Старик никак не может кончить и, уже стоя у дверей, все гудит:
— В молодые-то годы я дюже сильный был. Двадцать лет на Оби в грузчиках ходил. Как сейчас помню случай вышел. Вынес я из баржи бочонок. Тащу его на горбу. Встречь мне барин, при часах, в котелке. Остановился, видно, маленько под мухой и ну смеется, заливается: «Экий верзила ты, а махонький бочонок тебя в три погибели согнул». А я ему в ответ: «Неправильно ваше суждение. Если пожелаете — сможете самолично убедиться, есть ли в русском человеке сила». Дошли с ним к весам, сняли товарищи бочонок и на весы. И потянул тот бочонок двадцать один пуд и шесть фунтов. «Вот, барин, говорю, ваша неправда, потому что в бочоночке-то дробь». Тогда он достает портмонет и вынимает пятиалтынный. «На, говорит, молодец.
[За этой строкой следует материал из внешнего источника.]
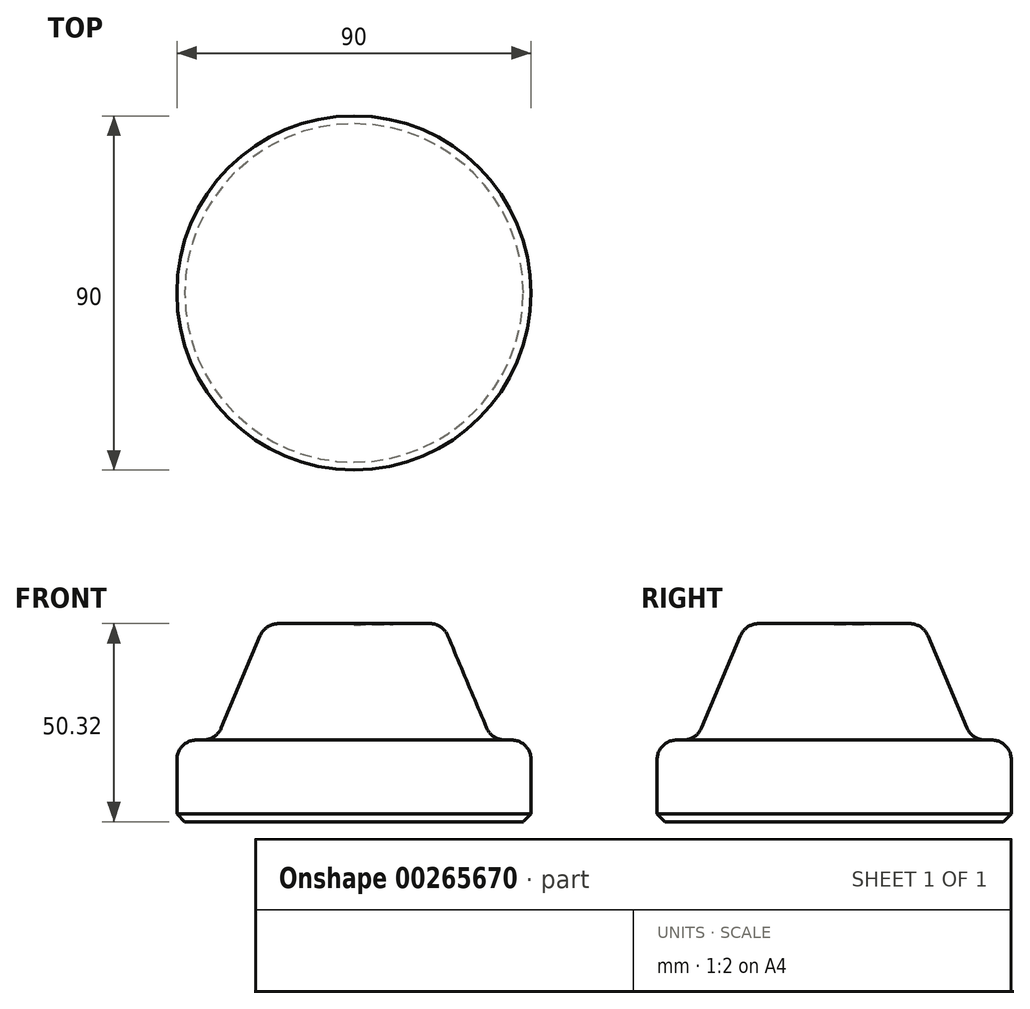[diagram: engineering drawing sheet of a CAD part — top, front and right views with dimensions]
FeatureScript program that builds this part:
annotation { "Feature Type Name" : "Feature", "Feature Type Description" : "" }
export const myFeature = defineFeature(function(context is Context, id is Id, definition is map)
    precondition{}
    {
        {
            var Q0;
            Q0=qCreatedBy(makeId("Front.planeOp"),FACE);
            var sketch = newSketch(context, id + "F0", { "sketchPlane" : qUnion([Q0])});
            skLineSegment(sketch, "E0", {"start": v(0, 50) * mm, "end": v(0, 0) * mm});
            skLineSegment(sketch, "E1", {"start": v(0, 0) * mm, "end": v(45, 0) * mm});
            skLineSegment(sketch, "E2", {"start": v(45, 0) * mm, "end": v(45, 15.74) * mm});
            skLineSegment(sketch, "E3", {"start": v(40, 20.74) * mm, "end": v(38.32, 20.74) * mm});
            skLineSegment(sketch, "E4", {"start": v(33.71, 23.8) * mm, "end": v(23.8, 47.26) * mm});
            skLineSegment(sketch, "E5", {"start": v(19.12, 50.32) * mm, "end": v(0, 50) * mm});
            skPoint(sketch, "E6.visualSharp", {"position": v(35, 20.74) * mm});
            skArc(sketch, "E6.filletArc", {"start": v(33.71, 23.8) * mm, "mid": v(35.55, 21.58) * mm, "end": v(38.32, 20.74) * mm});
            skPoint(sketch, "E7.visualSharp", {"position": v(45, 20.74) * mm});
            skArc(sketch, "E7.filletArc", {"start": v(45, 15.74) * mm, "mid": v(43.54, 19.28) * mm, "end": v(40, 20.74) * mm});
            skPoint(sketch, "E8.visualSharp", {"position": v(22.5, 50.37) * mm});
            skArc(sketch, "E8.filletArc", {"start": v(23.8, 47.26) * mm, "mid": v(21.93, 49.5) * mm, "end": v(19.12, 50.32) * mm});
            skLineSegment(sketch, "E9", {"start": v(0, 64.76) * mm, "end": v(0, -34.02) * mm, "construction": true});
            skPoint(sketch, "E9.endSnap0", {"position": v(0, 25) * mm});
            skSolve(sketch);
        }
        {
            var Q0;
            Q0=makeQuery(id+"F0.imprint","IMPRINT",FACE,{"disambiguationData":[TD([[makeQuery(id+"F0.imprint","IMPRINT",EDGE,{"derivedFrom":sQuery(id+"F0.wireOp",EDGE,"E0")}),1.0]])]});
            var Q1;
            Q1=sQuery(id+"F0.wireOp",EDGE,"E9");
            revolve(context, id + "F1", {"entities" : qUnion([Q0]), "axis" : qUnion([Q1]), "revolveType" : RevolveType.FULL});
        }
        {
            var Q0;
            Q0=makeQuery(id+"F1.opRevolve","SWEPT_EDGE",EDGE,{"disambiguationData":[OSD([sQuery(id+"F0.wireOp",EDGE,"E1"),sQuery(id+"F0.wireOp",EDGE,"E2")])]});
            var Q1;
            Q1=makeQuery(id+"F1.opRevolve","SWEPT_FACE",FACE,{"disambiguationData":[OSD([sQuery(id+"F0.wireOp",EDGE,"E1")])]});
            chamfer(context, id + "F2", {"entities" : qUnion([Q0, Q1]), "width" : 2 * mm, "tangentPropagation" : true});
        }
    });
Выпей за мое здоровье». Андрюха-то весь в меня, кость у него широкая. Литру выпьет — не поперхнется.
В половине десятого приходит фельдшерица. Надевая халат, она наклоняется к Леночке.
— Давно начали?
На вид ей лет тридцать, высокая, худая, с пепельным оттенком лица, какой бывает у желудочных больных. В движениях порывиста. Когда заканчивается прием, она подходит ко мне.
— Ну что ж, следует познакомиться. Погрызова Ольга Никандровна.
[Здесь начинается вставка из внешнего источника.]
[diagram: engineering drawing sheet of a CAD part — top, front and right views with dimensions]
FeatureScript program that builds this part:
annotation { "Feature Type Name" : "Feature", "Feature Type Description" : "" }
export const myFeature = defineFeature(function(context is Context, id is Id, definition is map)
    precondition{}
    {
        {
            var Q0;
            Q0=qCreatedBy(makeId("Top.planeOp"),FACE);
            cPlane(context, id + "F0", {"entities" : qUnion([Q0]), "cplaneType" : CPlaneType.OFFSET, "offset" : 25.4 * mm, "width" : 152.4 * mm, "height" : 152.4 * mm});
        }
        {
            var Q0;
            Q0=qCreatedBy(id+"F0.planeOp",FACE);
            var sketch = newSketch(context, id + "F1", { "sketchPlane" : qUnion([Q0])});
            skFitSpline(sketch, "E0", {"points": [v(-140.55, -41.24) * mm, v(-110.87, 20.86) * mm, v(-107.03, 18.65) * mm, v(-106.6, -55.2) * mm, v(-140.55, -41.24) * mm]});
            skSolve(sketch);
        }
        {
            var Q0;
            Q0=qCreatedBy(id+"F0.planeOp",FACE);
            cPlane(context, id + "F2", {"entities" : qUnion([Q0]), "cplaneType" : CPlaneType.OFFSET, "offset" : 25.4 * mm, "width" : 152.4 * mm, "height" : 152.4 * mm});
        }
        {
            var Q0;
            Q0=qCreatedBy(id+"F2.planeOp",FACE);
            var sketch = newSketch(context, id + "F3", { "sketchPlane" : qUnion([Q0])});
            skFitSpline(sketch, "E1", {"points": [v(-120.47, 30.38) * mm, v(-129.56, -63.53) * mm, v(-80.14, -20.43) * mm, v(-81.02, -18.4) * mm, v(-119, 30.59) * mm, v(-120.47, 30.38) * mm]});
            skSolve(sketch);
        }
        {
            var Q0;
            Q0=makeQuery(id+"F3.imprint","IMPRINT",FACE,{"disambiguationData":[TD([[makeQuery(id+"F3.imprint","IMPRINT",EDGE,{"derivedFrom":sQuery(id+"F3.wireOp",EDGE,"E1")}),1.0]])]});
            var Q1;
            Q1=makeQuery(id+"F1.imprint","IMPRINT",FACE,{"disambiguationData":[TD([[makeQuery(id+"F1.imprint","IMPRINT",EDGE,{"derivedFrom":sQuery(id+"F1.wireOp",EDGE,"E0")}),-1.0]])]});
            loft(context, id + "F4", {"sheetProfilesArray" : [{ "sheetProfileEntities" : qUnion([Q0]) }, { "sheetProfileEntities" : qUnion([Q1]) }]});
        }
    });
Получается некоторая заминка. Мы стоим один против другого. Пожать руки или нет? Все же жмем.
— Как я рада, что вы приехали, — говорит она. — Совсем измучилась одна. Все на мне: и прием, и аптека. — Скосив глаза в сторону Леночки, продолжает вполголоса: — Это разве помощница? Сами видите — девчонка. Опыта никакого. Свежеиспеченная.
— Я тоже свежеиспеченный, — замечаю я.
Погрызова испуганно машет руками.
— Что вы, что вы! Я совсем не в этом смысле. Вы же врач. Это уж одно само за себя говорит.
Нервная женщина с признаками неврастении. Все делает быстро, говорит нетерпеливо. Спрашиваю:
— Ольга Никандровна. Во сколько вы обычно начинали прием?
— В семь, иногда в восемь, — отвечает она с запинкой.
— Надо повесить объявление, чтобы народ точно знал время нашей работы.
— Обязательно, — соглашается она и краснеет пятнами. Леночка уходит, остаемся вдвоем. Ольга Никандровна снимает халат, вкрадчиво осведомляется: — Ну, как вам наш медвежий угол? Понравился?.. Вы, конечно, шутите, — недоверчиво замечает она.